Annan calls for end to hostilities in Liberia
United Nations Secretary-General Kofi Annan has called on all the parties involved in the current violent clashes in Liberia to cease hostilities and ensure that civilians are not targeted.
Fighting in the country’s capital Monrovia has intensified over the last few days as rebels close in on the city centre in their campaign against President Charles Taylor. The assault by the Liberians United for Reconciliation and Democracy (Lurd) began on Friday.
On Sunday they gave the President, a former warlord, 72 hours to step down but the fighting has continued. Last week, Mr Taylor was indicted for war crimes by a United Nations-backed court in neighbouring Sierra Leone.
Mr Annan has expressed strong concern for Monrovia’s one million occupants, thousands of whom have moved to the central and eastern parts of the city to escape the fighting.
UN spokesman Fred Eckhard explained that virtually none of Liberia’s more than three million people, already traumatized by years of war and abject poverty, will be able to receive emergency relief assistance while fighting continues.

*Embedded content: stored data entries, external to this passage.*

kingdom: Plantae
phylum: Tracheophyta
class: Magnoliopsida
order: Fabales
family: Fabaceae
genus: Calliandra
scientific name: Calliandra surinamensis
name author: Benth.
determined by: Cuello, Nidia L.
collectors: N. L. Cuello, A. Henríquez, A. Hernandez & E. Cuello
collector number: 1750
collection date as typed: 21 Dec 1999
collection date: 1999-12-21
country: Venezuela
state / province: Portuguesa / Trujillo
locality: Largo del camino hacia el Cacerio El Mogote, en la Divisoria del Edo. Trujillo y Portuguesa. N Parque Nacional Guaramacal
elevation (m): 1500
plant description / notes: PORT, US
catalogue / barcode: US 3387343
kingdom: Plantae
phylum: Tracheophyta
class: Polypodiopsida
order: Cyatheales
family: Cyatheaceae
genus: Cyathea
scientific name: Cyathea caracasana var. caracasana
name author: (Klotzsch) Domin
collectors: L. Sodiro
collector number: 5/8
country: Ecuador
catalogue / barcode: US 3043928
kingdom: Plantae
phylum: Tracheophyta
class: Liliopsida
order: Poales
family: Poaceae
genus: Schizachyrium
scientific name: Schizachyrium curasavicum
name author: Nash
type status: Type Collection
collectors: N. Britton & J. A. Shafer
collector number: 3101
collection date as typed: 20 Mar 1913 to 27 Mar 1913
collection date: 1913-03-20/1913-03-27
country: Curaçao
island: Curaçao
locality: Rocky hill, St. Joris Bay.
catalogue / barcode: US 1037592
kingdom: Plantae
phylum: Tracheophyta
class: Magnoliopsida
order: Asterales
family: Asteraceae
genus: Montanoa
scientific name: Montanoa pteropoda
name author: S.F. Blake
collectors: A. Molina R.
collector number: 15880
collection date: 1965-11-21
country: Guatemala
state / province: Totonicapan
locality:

Food and water are becoming scarce and UNICEF have expressed concern for Liberia’s children caught in the conflict.
‘Mr Annan reminds them that perpetrators of international humanitarian and human rights law violations, which have been far too common in Liberia, will be held accountable for their acts,’ Mr Eckhard stated.
Yesterday French military helicopters flew more than 500 Europeans, Lebanese and United States citizens from the city and Ghana has announced that it is sending a warship and several aircraft to remove its citizens.
A team of West African mediators is going to Monrovia in an effort to agree a ceasefire, and enable stalled peace talks in the Ghanaian capital, Accra, to resume.